##### Available records #####

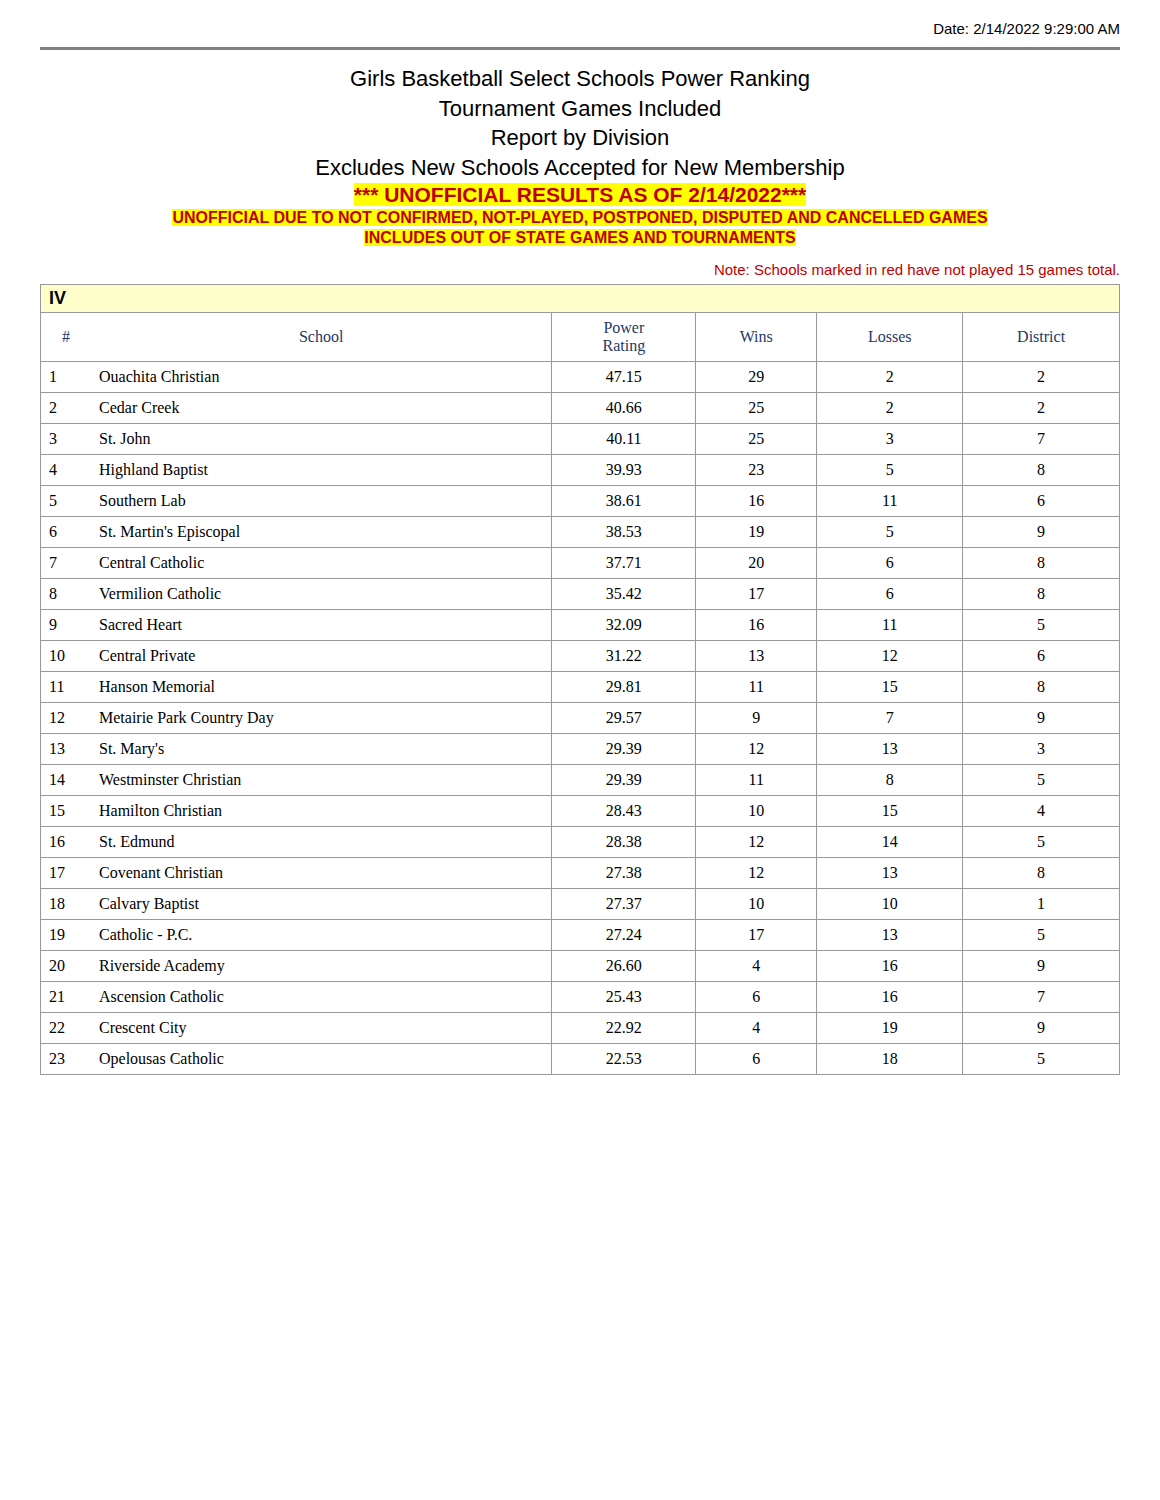Date: 2/14/2022 9:29:00 AM
Girls Basketball Select Schools Power Ranking
Tournament Games Included
Report by Division
Excludes New Schools Accepted for New Membership
*** UNOFFICIAL RESULTS AS OF 2/14/2022***
UNOFFICIAL DUE TO NOT CONFIRMED, NOT-PLAYED, POSTPONED, DISPUTED AND CANCELLED GAMES
INCLUDES OUT OF STATE GAMES AND TOURNAMENTS
Note: Schools marked in red have not played 15 games total.
IV
| # | School | Power Rating | Wins | Losses | District |
| --- | --- | --- | --- | --- | --- |
| 1 | Ouachita Christian | 47.15 | 29 | 2 | 2 |
| 2 | Cedar Creek | 40.66 | 25 | 2 | 2 |
| 3 | St. John | 40.11 | 25 | 3 | 7 |
| 4 | Highland Baptist | 39.93 | 23 | 5 | 8 |
| 5 | Southern Lab | 38.61 | 16 | 11 | 6 |
| 6 | St. Martin's Episcopal | 38.53 | 19 | 5 | 9 |
| 7 | Central Catholic | 37.71 | 20 | 6 | 8 |
| 8 | Vermilion Catholic | 35.42 | 17 | 6 | 8 |
| 9 | Sacred Heart | 32.09 | 16 | 11 | 5 |
| 10 | Central Private | 31.22 | 13 | 12 | 6 |
| 11 | Hanson Memorial | 29.81 | 11 | 15 | 8 |
| 12 | Metairie Park Country Day | 29.57 | 9 | 7 | 9 |
| 13 | St. Mary's | 29.39 | 12 | 13 | 3 |
| 14 | Westminster Christian | 29.39 | 11 | 8 | 5 |
| 15 | Hamilton Christian | 28.43 | 10 | 15 | 4 |
| 16 | St. Edmund | 28.38 | 12 | 14 | 5 |
| 17 | Covenant Christian | 27.38 | 12 | 13 | 8 |
| 18 | Calvary Baptist | 27.37 | 10 | 10 | 1 |
| 19 | Catholic - P.C. | 27.24 | 17 | 13 | 5 |
| 20 | Riverside Academy | 26.60 | 4 | 16 | 9 |
| 21 | Ascension Catholic | 25.43 | 6 | 16 | 7 |
| 22 | Crescent City | 22.92 | 4 | 19 | 9 |
| 23 | Opelousas Catholic | 22.53 | 6 | 18 | 5 |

#####

[About this task]:
Could you copy the lines above exactly and skip the images?

[Task solution]:
Date: 2/14/2022 9:29:00 AM
Girls Basketball Select Schools Power Ranking
Tournament Games Included
Report by Division
Excludes New Schools Accepted for New Membership
*** UNOFFICIAL RESULTS AS OF 2/14/2022***
UNOFFICIAL DUE TO NOT CONFIRMED, NOT-PLAYED, POSTPONED, DISPUTED AND CANCELLED GAMES
INCLUDES OUT OF STATE GAMES AND TOURNAMENTS
Note: Schools marked in red have not played 15 games total.
IV
| # | School | Power Rating | Wins | Losses | District |
| --- | --- | --- | --- | --- | --- |
| 1 | Ouachita Christian | 47.15 | 29 | 2 | 2 |
| 2 | Cedar Creek | 40.66 | 25 | 2 | 2 |
| 3 | St. John | 40.11 | 25 | 3 | 7 |
| 4 | Highland Baptist | 39.93 | 23 | 5 | 8 |
| 5 | Southern Lab | 38.61 | 16 | 11 | 6 |
| 6 | St. Martin's Episcopal | 38.53 | 19 | 5 | 9 |
| 7 | Central Catholic | 37.71 | 20 | 6 | 8 |
| 8 | Vermilion Catholic | 35.42 | 17 | 6 | 8 |
| 9 | Sacred Heart | 32.09 | 16 | 11 | 5 |
| 10 | Central Private | 31.22 | 13 | 12 | 6 |
| 11 | Hanson Memorial | 29.81 | 11 | 15 | 8 |
| 12 | Metairie Park Country Day | 29.57 | 9 | 7 | 9 |
| 13 | St. Mary's | 29.39 | 12 | 13 | 3 |
| 14 | Westminster Christian | 29.39 | 11 | 8 | 5 |
| 15 | Hamilton Christian | 28.43 | 10 | 15 | 4 |
| 16 | St. Edmund | 28.38 | 12 | 14 | 5 |
| 17 | Covenant Christian | 27.38 | 12 | 13 | 8 |
| 18 | Calvary Baptist | 27.37 | 10 | 10 | 1 |
| 19 | Catholic - P.C. | 27.24 | 17 | 13 | 5 |
| 20 | Riverside Academy | 26.60 | 4 | 16 | 9 |
| 21 | Ascension Catholic | 25.43 | 6 | 16 | 7 |
| 22 | Crescent City | 22.92 | 4 | 19 | 9 |
| 23 | Opelousas Catholic | 22.53 | 6 | 18 | 5 |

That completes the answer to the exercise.